Public sector operations managers often are presented as using fixed capacity to cope with the challenge of arrival emergency demand.Research in healthcare emergency services predominantly focuses on the emergency department (ED), often referred to as accident and emergency (A&E), which is usually located within a hospital setting. Solely focusing on the ED organisational boundary limits the understanding and visibility of the emergency arrival process. Incoming patient/citizen flows are also part of the emergency arrival process as are the actions of paramedics, ambulance services and a plethora of alternative provision in assessing, diagnosing and stabilising patients prior to arrival at ED. In this chapter we explore this holistic process to understand whether the potential for variations in the process of arrival (prior to ED) can provide insights for managers who are endeavouring to reconcile capacity and emergency demand as a whole.The lens of the theory of ‘swift and even flow’ is used to analyse literature and challenge operational conventions in emergency healthcare services. From a comprehensive review of the literature, a conceptual model is proposed which includes three discrete stages of arrival demand, which is counter to the well-versed single continuous dimension of demand. An emergency episode can be triggered at any point from which an accident or

emergency occurs to the point at which a diagnosis (and in some cases treatment) is made regardless of organisational boundary. Emergency services imply an ‘unexpected combination of circumstances that demands immediate action’ (Fitzgerald and Dadich, 2009: 22), are therefore time sensitive (Ahmad et al., 2012), and reside in the context of increasing need.Yet, globally reduced available public funds at a macro level result in a political drive for improved productivity driven by the narrative of new public management (NPM) (Pollitt and Bouckaert, 2004).

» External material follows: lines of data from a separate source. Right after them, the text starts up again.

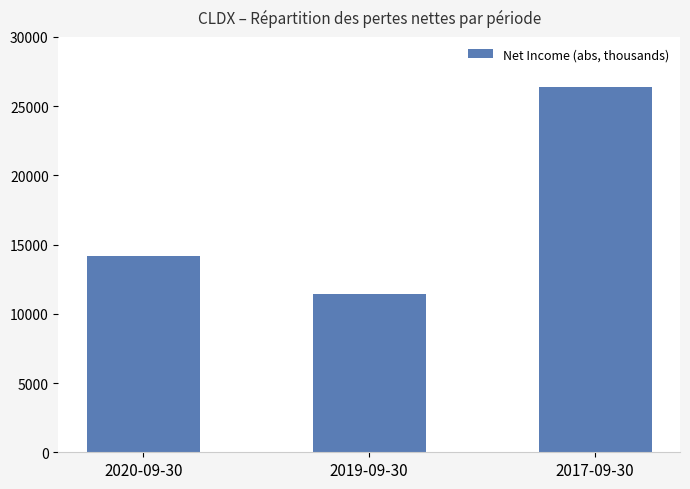

The value at 2020-09-30 is 14200. True or false?

True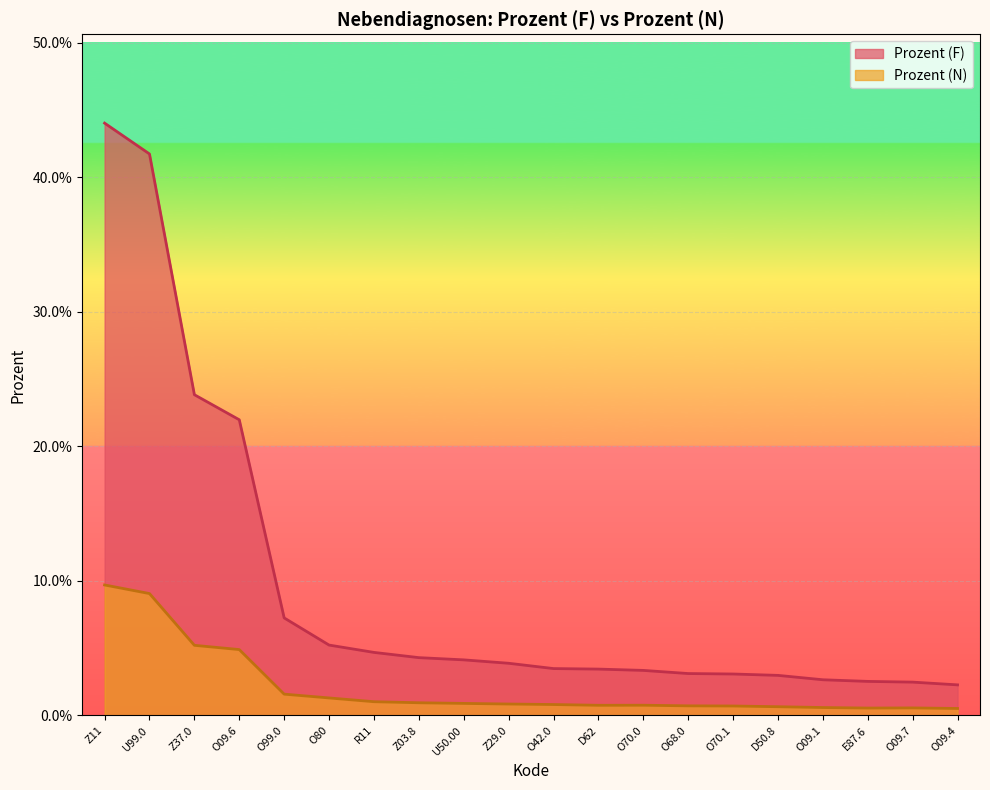

The value of Prozent (N) at R11 is 0.0. True or false?

False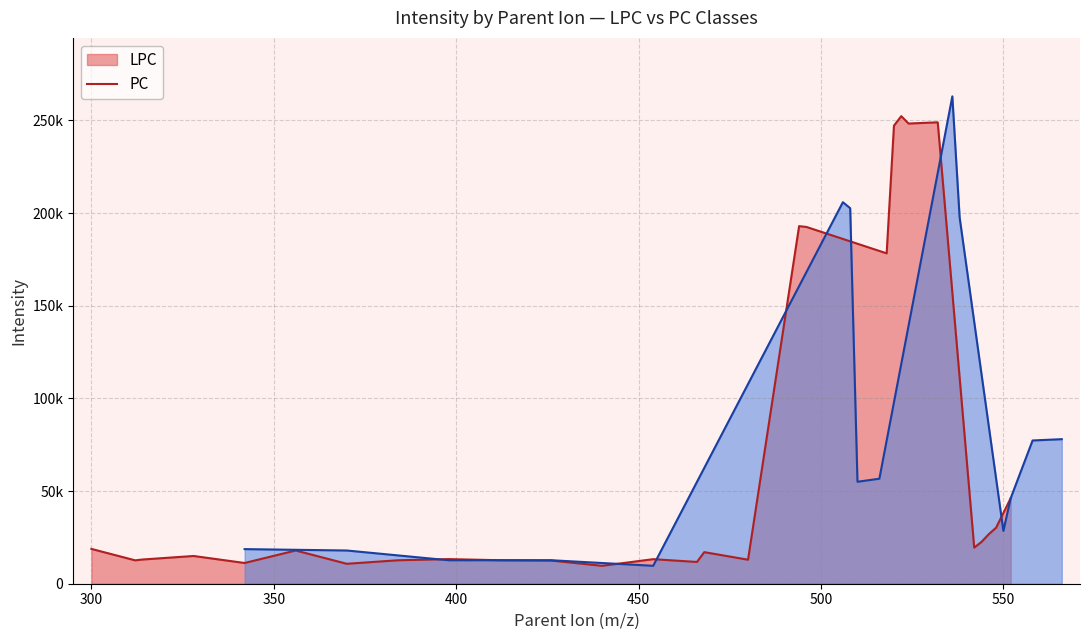

Reading left to right, transcribe all the data shown in this chart.

18793.0	12618.9	13068.2	14970.4	11195.7	17930.8	10761.3	12652.1	13285.9	12683.2	12495.2	9672.6	13247.4	11745.8	17044.0	12957.8	192987.6	192550.5	178300.5	247206.9	252341.0	248351.5	249022.7	19483.1	22574.7	26739.0	30233.7	46158.3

Combined with these factors emergency public services are commonly believed to contend with an inability to control incoming demand (Sampson, 2000). It is the potential to understand variation along the emergency arrival process

that in turn can inform and possibly shape how responses are managed i.e. communication, co-ordination, control and cognition (Comfort, 2007) and how policy

interventions are designed to achieve productive operational flow.Therefore we seek to understand:

• What is the process of arrival for emergency ED services provision? • What theoretical models can public service managers use to help improve their

understanding of the arrival emergency process? • How will these models help public services managers and policy makers improve

the design and performance of emergency services and increase citizen satisfaction?